Wednesday, November 5, 2014
Court of Appeal Expresses Due Process Concern Over Lack of Court Reporter at Civil Motion Hearing
By a MetNews Staff Writer
The lack of a court reporter at a civil motion hearing raises due process concerns, particularly where the trial judge relies on reasons stated in open court but does not explain those reasons in a written order, the Court of Appeal for this district said yesterday.
Div. Seven ruled that Los Angeles Superior Court Judge Russell S. Kussman erred in sustaining a demurrer to one cause of action but correctly sustained a demurrer to the other in a suit for invasion of privacy. Justice Laurie Zelon said the lack of a transcript did not preclude review, because both conclusions “were both readily apparent from a review of the operative complaint and the demurrer.”
The justice cautioned, however:
“[W]e view this case as an exception. We remain profoundly concerned about the due process implications of a proceeding in which the court, aware that no record will be made, incorporates within its ruling reasons that are not documented for the litigants or the reviewing court.”
The lawsuit was brought by Jordan Maxwell, who has described himself online as an expert on the occult and similar subjects. Maxwell claimed that the defendant, Josef Dolezal, had entered into a business relationship with him, only to take over Maxwell’s website and used the plaintiff’s name and image without permission, taking advantage of plaintiff’s celebrity and preventing plaintiff from using his own name and likeness to sell photographs and videos.

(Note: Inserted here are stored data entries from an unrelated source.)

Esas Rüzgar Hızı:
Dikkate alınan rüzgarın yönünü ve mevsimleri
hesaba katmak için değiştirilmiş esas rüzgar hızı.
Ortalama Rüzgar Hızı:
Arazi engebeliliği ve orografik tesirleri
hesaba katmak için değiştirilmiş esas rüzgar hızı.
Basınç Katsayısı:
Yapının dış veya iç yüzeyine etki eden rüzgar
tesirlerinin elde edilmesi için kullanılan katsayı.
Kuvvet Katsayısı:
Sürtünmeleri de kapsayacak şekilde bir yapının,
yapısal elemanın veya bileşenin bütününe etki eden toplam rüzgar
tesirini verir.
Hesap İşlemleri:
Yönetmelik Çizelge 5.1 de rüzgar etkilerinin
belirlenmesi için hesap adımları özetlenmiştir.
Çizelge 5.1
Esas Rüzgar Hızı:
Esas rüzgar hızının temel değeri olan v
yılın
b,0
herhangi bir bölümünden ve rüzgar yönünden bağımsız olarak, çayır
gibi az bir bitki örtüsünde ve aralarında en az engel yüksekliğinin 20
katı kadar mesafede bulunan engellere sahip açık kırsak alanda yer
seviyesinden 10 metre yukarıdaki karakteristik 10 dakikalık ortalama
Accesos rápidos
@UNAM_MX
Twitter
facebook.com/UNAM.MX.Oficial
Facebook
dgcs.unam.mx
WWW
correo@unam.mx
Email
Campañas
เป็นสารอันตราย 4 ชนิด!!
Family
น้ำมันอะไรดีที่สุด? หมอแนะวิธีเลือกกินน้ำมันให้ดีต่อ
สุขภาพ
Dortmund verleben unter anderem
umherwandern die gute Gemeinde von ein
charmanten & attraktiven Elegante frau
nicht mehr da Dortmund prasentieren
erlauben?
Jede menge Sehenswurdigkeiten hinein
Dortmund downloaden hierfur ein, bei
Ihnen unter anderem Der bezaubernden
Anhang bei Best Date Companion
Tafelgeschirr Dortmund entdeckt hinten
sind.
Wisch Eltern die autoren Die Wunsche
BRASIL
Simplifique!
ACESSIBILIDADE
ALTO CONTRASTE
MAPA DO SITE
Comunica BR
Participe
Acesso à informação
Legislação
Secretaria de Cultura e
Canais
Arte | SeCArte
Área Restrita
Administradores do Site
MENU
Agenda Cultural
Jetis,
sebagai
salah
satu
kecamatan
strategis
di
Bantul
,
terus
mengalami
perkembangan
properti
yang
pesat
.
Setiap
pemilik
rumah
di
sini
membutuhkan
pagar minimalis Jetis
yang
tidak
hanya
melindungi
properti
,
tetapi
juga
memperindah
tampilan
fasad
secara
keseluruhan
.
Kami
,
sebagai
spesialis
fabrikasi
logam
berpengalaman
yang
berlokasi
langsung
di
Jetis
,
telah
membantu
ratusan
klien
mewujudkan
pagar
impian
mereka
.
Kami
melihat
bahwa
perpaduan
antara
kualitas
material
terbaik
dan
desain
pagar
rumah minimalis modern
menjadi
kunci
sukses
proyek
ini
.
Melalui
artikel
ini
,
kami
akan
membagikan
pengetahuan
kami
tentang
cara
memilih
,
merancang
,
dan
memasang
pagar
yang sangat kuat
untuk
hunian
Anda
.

Maxwell alleged that Dolezal breached the contract, under which the plaintiff was to assign his intellectual property rights to the defendant in exchange for free housing, free food, and half of all monies obtained by exploiting the rights. He said he “never received money, food and housing was terminated in 2011.”
Maxwell also claimed that any permission he gave to Dolezal to use Maxwell’s name and likeness was invalid, because Maxwell had a contract with a manager, and was precluded from entering into contracts without the manager’s approval.
After sustaining two demurrers to the original complaint with leave to amend, Kussman sustained a third demurrer without leave, resulting in the dismissal of the action.
According to the minute order:
“For the reasons stated in open court, and as set forth in defendant’s moving papers, it appears that plaintiff’s claims against the defendant are not only vague and internally inconsistent, but are also not actionable. The gravamen of his contentions relate to an agreement that he allegedly entered with defendant that he himself describes as ‘unauthorized’ and ‘unallowable’ because of a contract that he had with his manager. In essence, plaintiff is alleging that defendant failed to protect him from himself. In whatever manner the causes of action are framed, there are insufficient facts or allegations supporting a contractual or tort duty to the plaintiff that was breached by the defendant.”
Zelon, writing for the Court of Appeal, however, said the breach of contract claim pled all of the required elements.
The privacy claim, on the other hand, failed to state a cause of action either at common law or under Civil Code §3344, the justice concluded, because the allegation that his agreement with defendant was “unauthorized” did not amount to an assertion that he did not give actual consent.
The case is Maxwell v. Dolezal, B254893.